The Mid-Autumn Festival (中秋節), also known as “Moon Festival”, is held on the 15th day of the 8th month of the lunar calendar (falling in September or beginning of October) in Taiwan, China and other Asian culture countries. This traditional festival celebrates the autumn harvest and the brightest and fullest moon of the year. Traditionally, it’s also a holiday to give thanks and gather with family and friends.
How is it celebrated in Taiwan? These are the three most common ways of celebration here:
Mooncakes are the most popular, and most eaten sweet, during this festival. There are several variations but this rich pastry is typically filled with sweet-bean, yolk, meat or lotus-seed paste.
It’s the harvest season for this delicious fruit hence it’s a tradition to eat it during the Mid-Autumn Festival. They are given as presents, drawn on them, and finally eaten. As they are quite big, it’s very common practice to use their skin as hats for kids, pets, but also for the not so young ones. You can search on internet, there are plenty of very funny images.
Only in Taiwan, and the most curious one on this list! Outdoor barbecues are very popular among friends and family around the country. In addition to enjoy them at home, restaurants or on the street, even the Taipei City Hall several years ago designated 15 public parks by the riverside where people from all ages gather together to celebrate this tradition. Sadly, due to COVID, this year is not possible to have bbq on the street or in the parks.

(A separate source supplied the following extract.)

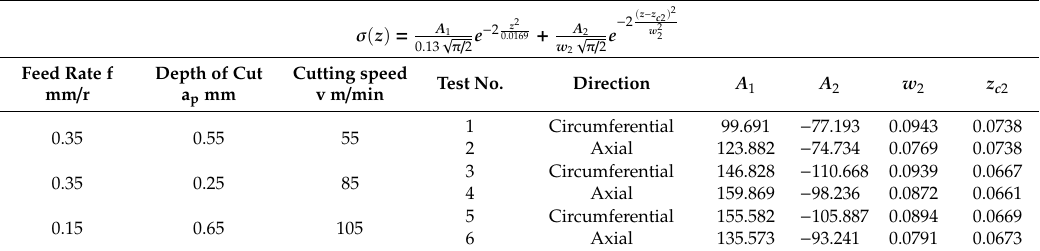
Table 7. Predicted residual stress profile functions.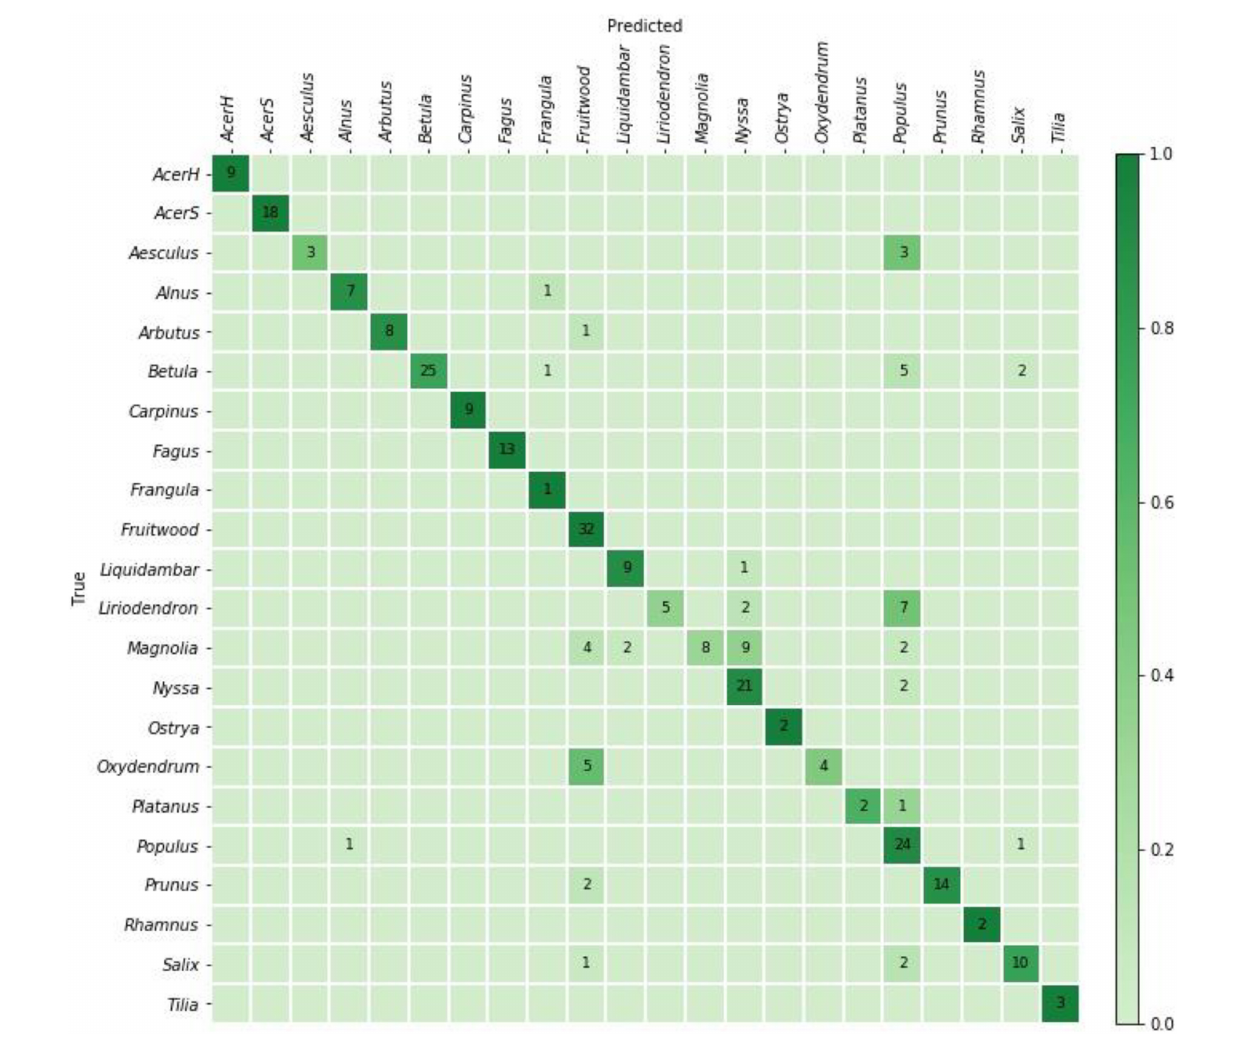
FIGURE 4 | Confusion matrix for the field model predictions on 284 PACw specimens. The top-1 and top-2 specimen-level accuracies were 80.6 and 90.5%,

It’s a surprise to discover that this practice just started on the late 1980’s. Two of the major sauce producers were on a commercial war to publicize their new bbq sauces. At the same time, supermarkets and stores began to sell bbq utensils and food with big discounts. All this combined, made the Taiwanese consumers associate barbecues with the Mid-Autumn Festival, making this activity so popular that now it’s part of this festival.